Greenfield v. Philles Records, Inc., 780 N.E.2d 166, 171 (N.Y. 2002). Accordingly, we “will not
make a new contract for the parties under the guise of interpreting the writing.” Heller v. Pope,
164 N.E. 881, 882 (N.Y. 1928).
Lastly, Roberts argues that Weight Watchers breached the implied covenant of good faith
and fair dealing by failing to provide a functioning product. Yet the authority relied on by
Roberts stands only for the limited proposition that “courts will imply a covenant of good faith
where the implied terms are consistent with other mutually agreed upon terms.” Caceci v. Di
Canio Constr. Corp., 526 N.E.2d 771, 775 (N.Y. 1988) (citing Wood v. Duff-Gordon, 118 N.E.

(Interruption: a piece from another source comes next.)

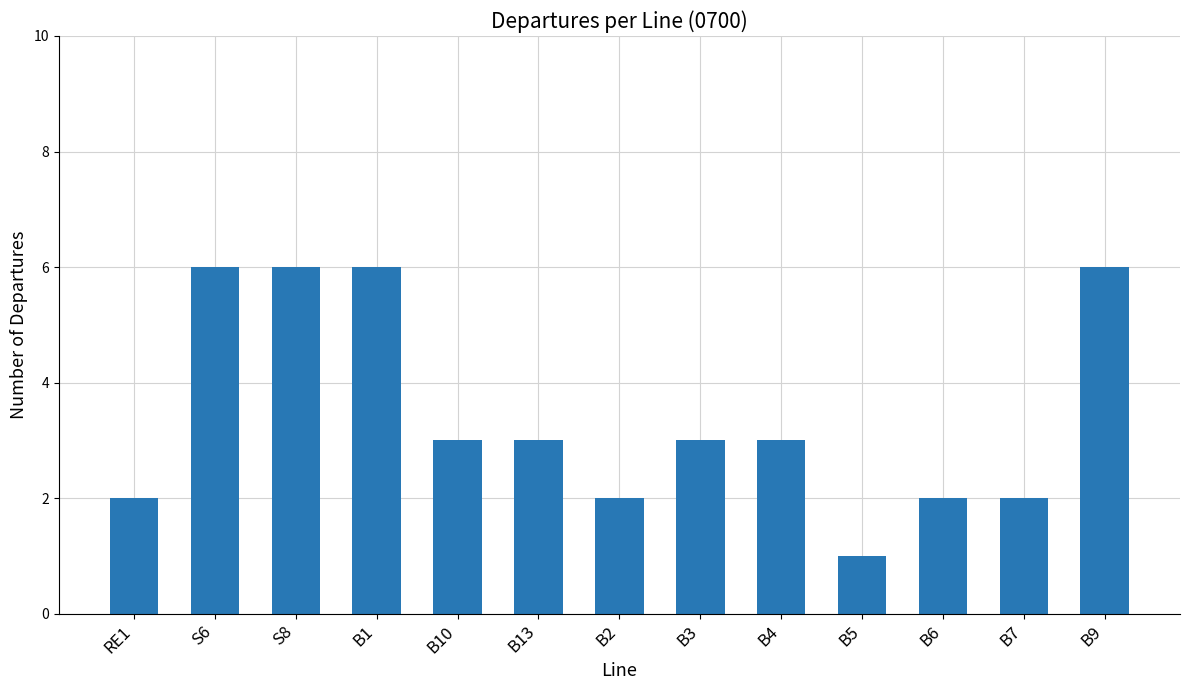

How many bars are there in total?

13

214 (N.Y. 1917)). Roberts’s argument is unavailing here because the Subscription Agreement
expressly provided that Weight Watchers did not warrant that its services would be
“uninterrupted or error–free” or “that defects will be corrected.” App. 43. Roberts could not have
reasonably understood the Subscription Agreement to imply otherwise. See Times Mirror
Magazines, Inc. v. Field & Stream Licenses Co., 294 F.3d 383, 394 (2d Cir. 2002) (“The
covenant includes ‘any promises which a reasonable person in the position of the promisee
would be justified in understanding were included.’” (quoting Dalton v. Educ. Testing Serv., 663
N.E.2d 289, 291 (N.Y. 1995))).
5
We have considered all of Roberts’s arguments on this appeal and find in them no basis
for vacatur. Accordingly, we AFFIRM the judgment of the district court.